Yönetmen Zack Snyder, kimilerince başarısız bulunan 2013 yapımı Superman filmi Man of Steel’i de yönetmişti. Batman v Superman’in ikinci bir Man of Steel’den ziyade, Watchmen ve 300 gibi başarılı Snyder filmlerinin yanında durmasını umuyorum. Senaryo, Argo’yu yazan Chris Terrio ve Christopher Nolan’ın Batman filmlerinden hatırlayacağımız David S. Goyer tarafından kaleme alınmış. Filmin baz aldığı çizgi romanla arasındaki en büyük fark, basılı eserde Superman'in devletin uşağı ve tetikçisi haline gelmiş olması, bu sebeple özgürlük ve kendi haklarını savunma gibi liberteryen prensipler uğruna savaşan Batman’i durdurma amacıyla yüzleşmesiydi. Fragmanlardan anladığımız kadarıyla, filmde Superman “tüm insanlığı yok edebilecek bir uzaylı” olduğu için Batman’in düşmanı haline geliyor...

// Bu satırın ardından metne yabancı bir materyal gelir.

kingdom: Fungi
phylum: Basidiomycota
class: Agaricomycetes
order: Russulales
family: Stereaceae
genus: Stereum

Batman v Superman, bu yıl içerisinde Affleck’i Batman rolünde göreceğimiz tek film değil. Ağustos ayının başlarında gösterime girecek olan Suicide Squad, tamamen Batman’in düşmanlarını konu alan ve Kara Şövalye’nin de ufak bir rolünün olacağı bir film. Joker’ı önceden oynamış Oscar ödüllü oyuncular Jack Nicholson ve Heath Ledger’dan sonra (ki, Joker rolü için ölümünden sonra Oscar almıştı), yeni Joker rolünde yine Oscar ödüllü Jared Leto başta olmak üzere, Will Smith, Margot Robbie ve Viola Davis gibi ünlü oyuncuların oluşturduğu kadro, çizgi roman filmlerinde belki de bir ilki gerçekleştirecek; kötü adamların filmini en az kahraman filmleri kadar popüler yapacak.

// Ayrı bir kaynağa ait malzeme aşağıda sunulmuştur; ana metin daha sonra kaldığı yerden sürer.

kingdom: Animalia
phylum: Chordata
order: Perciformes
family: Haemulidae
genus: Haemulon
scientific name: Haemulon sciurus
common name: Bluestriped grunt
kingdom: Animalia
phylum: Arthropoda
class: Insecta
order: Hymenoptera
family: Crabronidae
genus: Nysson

Son olarak geçtiğimiz ay içerisinde gösterime giren düşük bütçeli süper kahraman filmi Deadpool’un R sınıflandırması altında rekorlar kıran açılışı neticesinde büyük stüdyolar çizgi roman filmlerinin asıl alıcılarının yetişkinler olduğunu sonunda çözmüşe benziyor. Yeni çıkacak Wolverine filminin de R sınıflandırmasında çıkacağı haberinden sonra, Batman v Superman’in de R-rated bir DVD/Blu-ray versiyonunun çıkacağı duyuruldu. R sınıflandırması genelde aşırı şiddet, küfür ve/veya cinsellik içeren filmlere veriliyor.

Yarasa kılığına girip suçluları komaya sokana dek döven orta yaşlı adamları çocuklara göstermeyi kim iyi bir fikir sanmıştı ki?